- **WHAT TO WORK ON**
The whole listing should be retyped word for word, apart from the pictures it holds.

- **INPUT FOR THIS TASK**
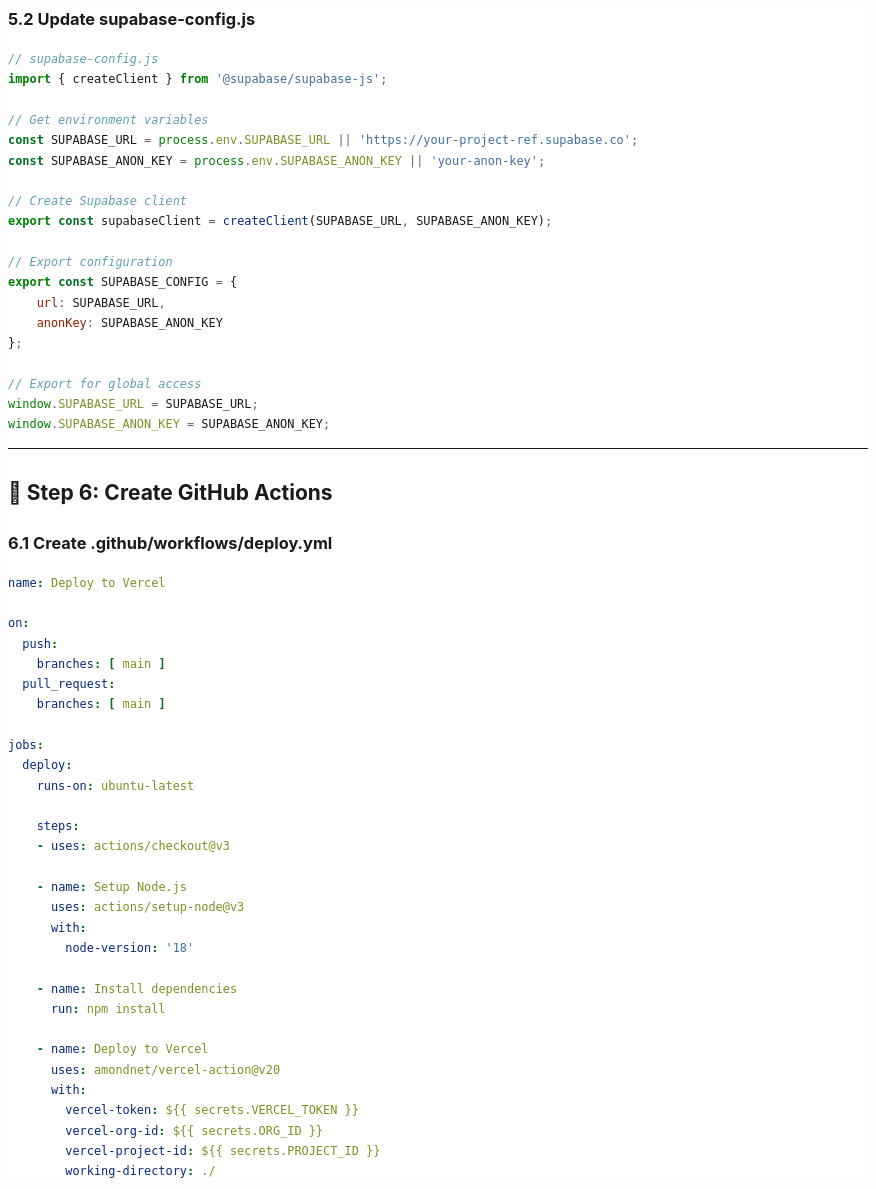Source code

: ### **5.2 Update supabase-config.js**
```javascript
// supabase-config.js
import { createClient } from '@supabase/supabase-js';

// Get environment variables
const SUPABASE_URL = process.env.SUPABASE_URL || 'https://your-project-ref.supabase.co';
const SUPABASE_ANON_KEY = process.env.SUPABASE_ANON_KEY || 'your-anon-key';

// Create Supabase client
export const supabaseClient = createClient(SUPABASE_URL, SUPABASE_ANON_KEY);

// Export configuration
export const SUPABASE_CONFIG = {
    url: SUPABASE_URL,
    anonKey: SUPABASE_ANON_KEY
};

// Export for global access
window.SUPABASE_URL = SUPABASE_URL;
window.SUPABASE_ANON_KEY = SUPABASE_ANON_KEY;
```

---

## 🚀 **Step 6: Create GitHub Actions**

### **6.1 Create .github/workflows/deploy.yml**
```yaml
name: Deploy to Vercel

on:
  push:
    branches: [ main ]
  pull_request:
    branches: [ main ]

jobs:
  deploy:
    runs-on: ubuntu-latest
    
    steps:
    - uses: actions/checkout@v3
    
    - name: Setup Node.js
      uses: actions/setup-node@v3
      with:
        node-version: '18'
        
    - name: Install dependencies
      run: npm install
      
    - name: Deploy to Vercel
      uses: amondnet/vercel-action@v20
      with:
        vercel-token: ${{ secrets.VERCEL_TOKEN }}
        vercel-org-id: ${{ secrets.ORG_ID }}
        vercel-project-id: ${{ secrets.PROJECT_ID }}
        working-directory: ./
```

- **WRITTEN RESPONSE**
Source code

: ### **5.2 Update supabase-config.js**
```javascript
// supabase-config.js
import { createClient } from '@supabase/supabase-js';

// Get environment variables
const SUPABASE_URL = process.env.SUPABASE_URL || 'https://your-project-ref.supabase.co';
const SUPABASE_ANON_KEY = process.env.SUPABASE_ANON_KEY || 'your-anon-key';

// Create Supabase client
export const supabaseClient = createClient(SUPABASE_URL, SUPABASE_ANON_KEY);

// Export configuration
export const SUPABASE_CONFIG = {
    url: SUPABASE_URL,
    anonKey: SUPABASE_ANON_KEY
};

// Export for global access
window.SUPABASE_URL = SUPABASE_URL;
window.SUPABASE_ANON_KEY = SUPABASE_ANON_KEY;
```

---

## 🚀 **Step 6: Create GitHub Actions**

### **6.1 Create .github/workflows/deploy.yml**
```yaml
name: Deploy to Vercel

on:
  push:
    branches: [ main ]
  pull_request:
    branches: [ main ]

jobs:
  deploy:
    runs-on: ubuntu-latest
    
    steps:
    - uses: actions/checkout@v3
    
    - name: Setup Node.js
      uses: actions/setup-node@v3
      with:
        node-version: '18'
        
    - name: Install dependencies
      run: npm install
      
    - name: Deploy to Vercel
      uses: amondnet/vercel-action@v20
      with:
        vercel-token: ${{ secrets.VERCEL_TOKEN }}
        vercel-org-id: ${{ secrets.ORG_ID }}
        vercel-project-id: ${{ secrets.PROJECT_ID }}
        working-directory: ./
```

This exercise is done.